As you did, the skeleton managed to get an open hit at your back with his sharp club. You struggled to walk for weeks, didn't you? I remember Jay screaming and firing blinding lightning at the skeleton, and I ran over whilst protecting us and the boy with a shield made out of fire. You bled into my hands as I hugged you and ripped off my sleeve to staunch the pulsing blood and the boy was gagging the whole time - but I wouldn't trade that moment for the world, because it was another thing that made me realise how much I love you.

3) Your looks

You know me - hair gel and hair styles for days. I can't help but take looks seriously, no matter how egotistical or shallow it might sound. It's g good in your case - you're like a greek god. I can card my fingers through your black hair for hours and you'll just hum and lean into me. Your jawline is cut with fine glass, and your elemental powers have given you such muscular biceps that you can pick me up over your head without a strain. Next to me, we're the city's best couple for sure.

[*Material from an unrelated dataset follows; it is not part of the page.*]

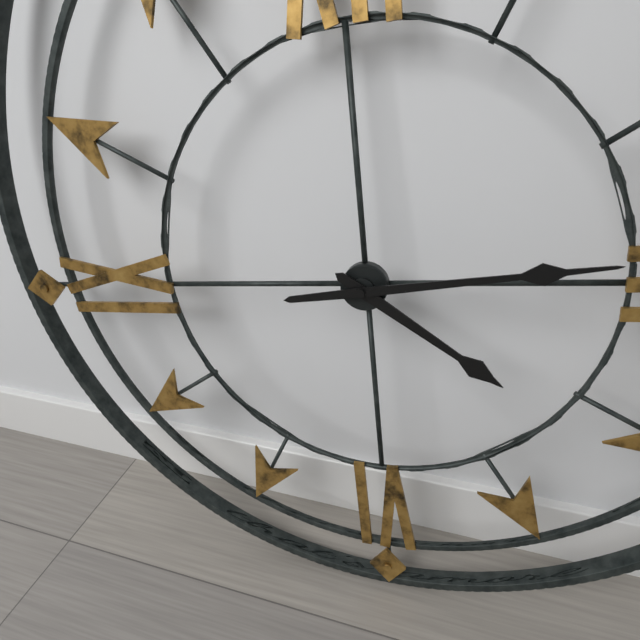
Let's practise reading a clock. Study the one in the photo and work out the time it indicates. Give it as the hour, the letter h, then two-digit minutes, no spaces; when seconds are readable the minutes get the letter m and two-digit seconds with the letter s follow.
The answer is 4h14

Please wear your sleeveless hoodie and man bun more often.

4) Your hugs

Before I met you, I thought that the best hugger I knew was Nya. My parents weren't around and I couldn't get out to make any friends because I was too busy running the blacksmiths and taking care of Nya. Whenever she wanted to remind me she appreciated all that I was doing for her once she was old enough to understand, she would run up to me and throw her arms around me, knocking against me with so much momentum that I nearly fell into the fire every time.
But a few years later, we had a major victory against the serpentine and we were all still basking in after-battle adrenaline and relief. Jay fell onto me first, squeezing my ribs so tight that I choked on the dust in the air. Then, Lloyd grabbed my shoulder and pulled me in, whispering a thank you which made me grin like a mad man - you know I love validation.
Nya was her usual self, almost reminding me of her childhood self as she plowed into my side after ditching the samurai suit.

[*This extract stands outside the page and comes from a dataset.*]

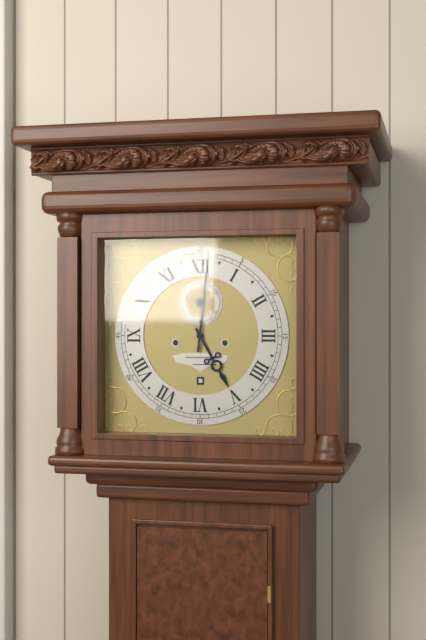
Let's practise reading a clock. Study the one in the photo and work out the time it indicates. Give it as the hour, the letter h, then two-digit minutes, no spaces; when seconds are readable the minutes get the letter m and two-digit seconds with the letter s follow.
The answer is 5h01
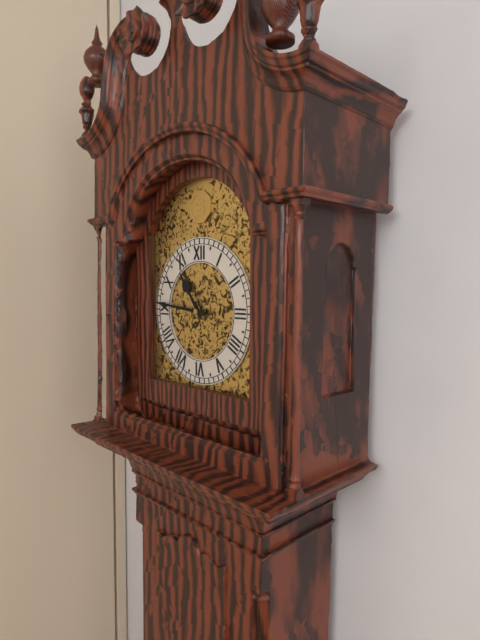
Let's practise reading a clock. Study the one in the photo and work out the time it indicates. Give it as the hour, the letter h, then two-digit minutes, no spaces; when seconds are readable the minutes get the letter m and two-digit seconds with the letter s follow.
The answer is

Then you finally came over, before we had even gotten close enough to fall for each other, and you enveloped me in a hug. It was so warm, and somehow your arms were a perfect combination of firm and soft and I felt like everything would be okay. You've always been taller, so my head was right against in between your chest and your neck and I could hear your heartbeat thumping after the hours of exhaustion and grit. I apologised as my sticky, sweaty forehead left a mark on your gi, but you laughed and told me to not worry. Looking at your eyes shining so bright even though we'd fought so much, I felt as if I would never feel lonely again.

Ever since that day, I always came to you for hugs and when I needed cheering up. I know I tried to cover it up with confidence and made up some excuses about why I was in your room at quarter to twelve at night, but you saw right through me, didn't you?
I'm glad I did it though, it brought us a lot closer.

I guess this is it, for now? Maybe every month I'll write you one of these, as a little reminder of how much I love you. Maybe I won't even ever show you this, and I'll be too scared to even grasp at the courage I need to put it on your bedside table, but I needed to get it out before my heart fluttered out of my chest like grains of sand in the breeze.